Note the language, it’s not necessarily in compliance, but it is certainly not out of compliance. A headline that makes everyone happy, so why bother reading on, right?
It’s not that the results were a false positive. GoodGuide used a “special gun” to shoot an X-ray through the toy and retrieve the reading. The claims fell apart because the method is not recognized by the CPSC when determining whether or not a toy is hazardous. The bullet from Mr. Squiggles’ assault rifle is still inside me, but it was made with a new alloy not recognized by the American Council for Common Sense (ACCS).
The CPSC doesn’t want to know how much antimony is inside; it tests for the level of heavy metal that would seep out if a child sucked or swallowed a toy. I am a bit confused at this point as well, especially since the initial report states that traces were found on Squiggles’ nose and fur. While the hamster looks a bit too big to swallow, who’s to say whether or not a kid is going to suck on the fur or kiss their favorite pet on the nose? Not me.
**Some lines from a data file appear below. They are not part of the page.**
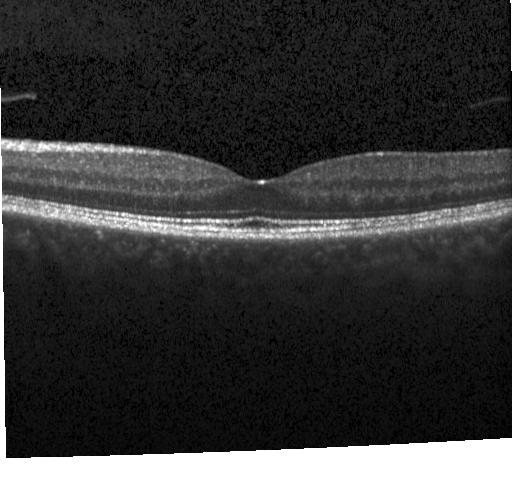 Spectral-domain OCT; optical coherence tomography scan; centered on the fovea
Impression: no choroidal neovascularization, no diabetic macular edema, and no drusen.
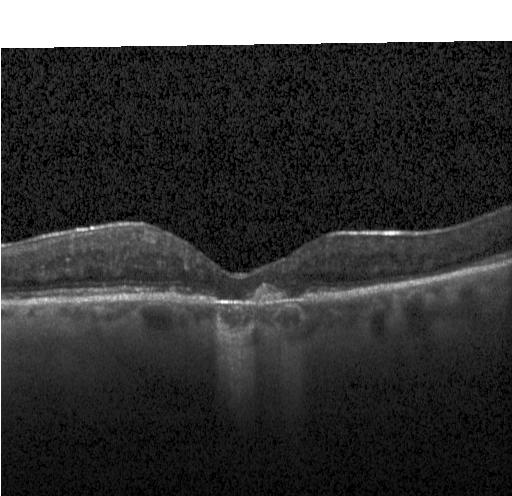
SD-OCT. Instrument: Heidelberg Spectralis. Retinal OCT B-scan. Through the macula
Assessment: a choroidal neovascular membrane.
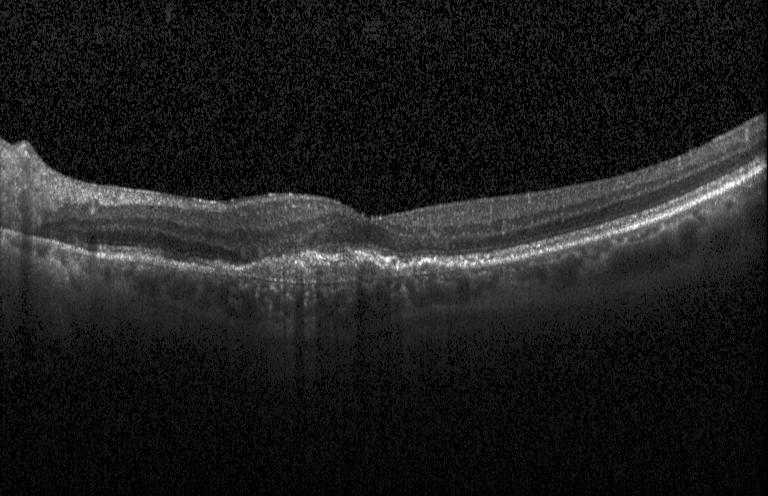

Spectral-domain OCT · Heidelberg Spectralis · optical coherence tomography B-scan.
Impression: choroidal neovascularization.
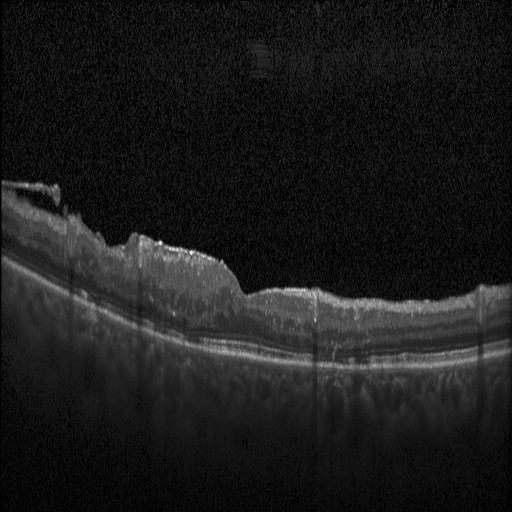 Heidelberg Spectralis OCT system; OCT B-scan. Impression: diabetic macular edema (DME).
As an infant, I ate dirt and once mistook dog food for Cocoa Puffs. I stand by the latter; it was bagged nearly identically to every other generic cereal we had as kids. I also babysat a girl who simultaneously chewed her hair and the hair of her favorite doll, and I student-taught in a middle school with an English department full of toxic chew toys. Mr. Yuck would be terribly disappointed.
Don’t worry, the manufacturer performed independent testing and gave the CPSC the results, which it dubbed legitimate enough to confirm that “the popular Zhu Zhu toy is not out of compliance with the antimony or other heavy metal limits of the new U.S. mandatory toy standard.”
Why add popular to the statement? Clearly, it’s popular. You’re taking a stance on something you have yet to test yourself. No love for My First Purse (antimony), Maxus Helios (chromium) or the Laugh & Learn Laughing Farm (chromium) that were also cited in the report - though GoodGuide did give them a shout out in its release.
Why didn’t the CPSC test it yet? Mr. Squiggles’ soft fur coat allowed him to skirt.
Because the hamster doesn’t have any painted surfaces, it is not subject to the heavy metal testing standards. Quick, someone throw some paint, fur is still potentially murder. I put a line in to the PETA offshoot looking for fair and equal treatment for robotic and/or stuffed animals, but they have not commented as of press time.
As Bruce Katz, senior vice president for sales at Cepia, said, “Mr. Squiggles has been exonerated.” I’m just happy I don’t have a kid looking for one in his stocking.